Nvidia’s networking revenue surges
AI chips – particularly Blackwell, generated the bulk of Nvidia’s $46.7 billion in revenue during the second quarter, but the networking business is also growing rapidly.
Related: 8 Quotes from Nvidia CEO Jensen Huang on what happens next
“Networking revenue was $7.3 billion, up 98% from a year ago and up 46% sequentially, driven by the growth of NVLink compute fabric for GB200 and GB300 systems, the ramp of XDR InfiniBand products, and adoption of Ethernet for AI solutions at cloud service providers and consumer internet companies,” wrote Nvidia in its second qwuarter 2025 10-Q filing with the Securities and Exchange Commission.

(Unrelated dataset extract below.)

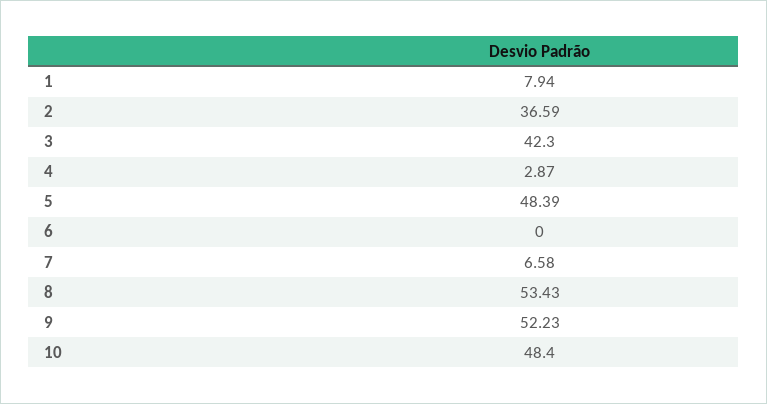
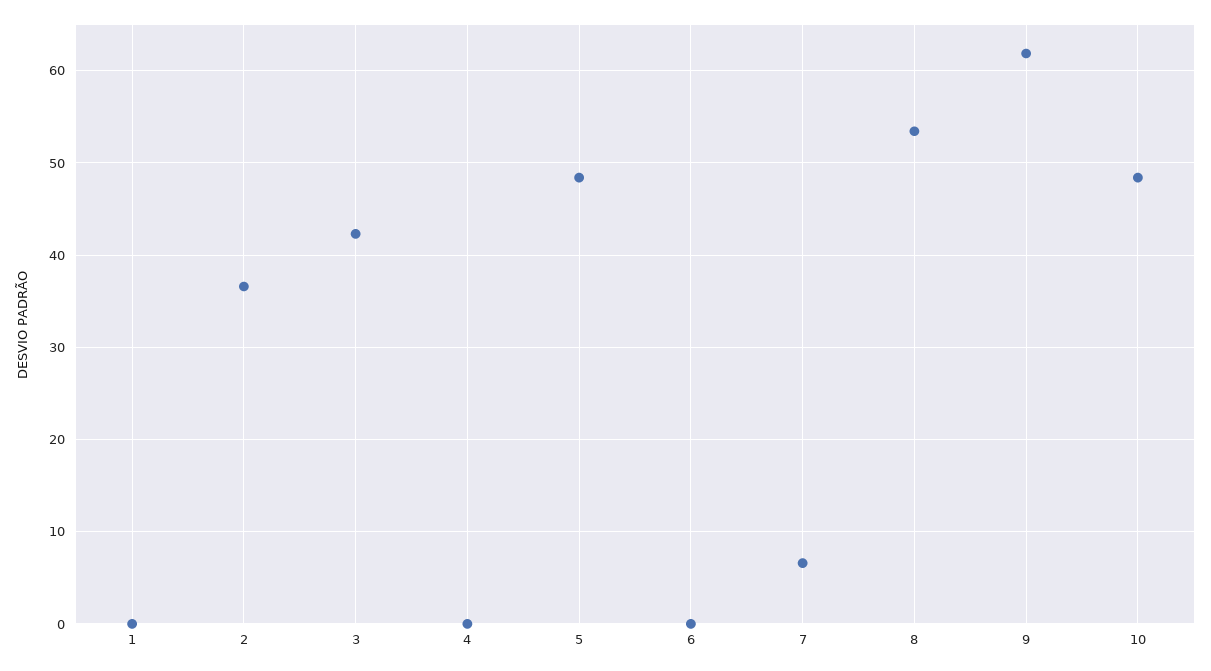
1: 7.94 -> 0
4: 2.87 -> 0
9: 52.23 -> 62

Last quarter, Nvidia saw strong demand across its Spectrum-X Ethernet, InfiniBand, and NVLink networking products.
Nvidia CFO Colette Kress said
“Spectrum-X Ethernet delivered double-digit sequential and year-over-year growth with annualized revenue exceeding $10 billion…InfiniBand revenue nearly doubled sequentially.”
The adoption of Nvidia’s non-chip solutions means that Nvidia has become more than a chip company; it is now an AI infrastructure powerhouse.
“There’s a lot of reasons why NVIDIA is chosen by every cloud and every start-up and every computer company,” said Huang. “We’re really a holistic full-stack solution for AI factories.”
Todd Campbell owns shares in Nvidia and AMD.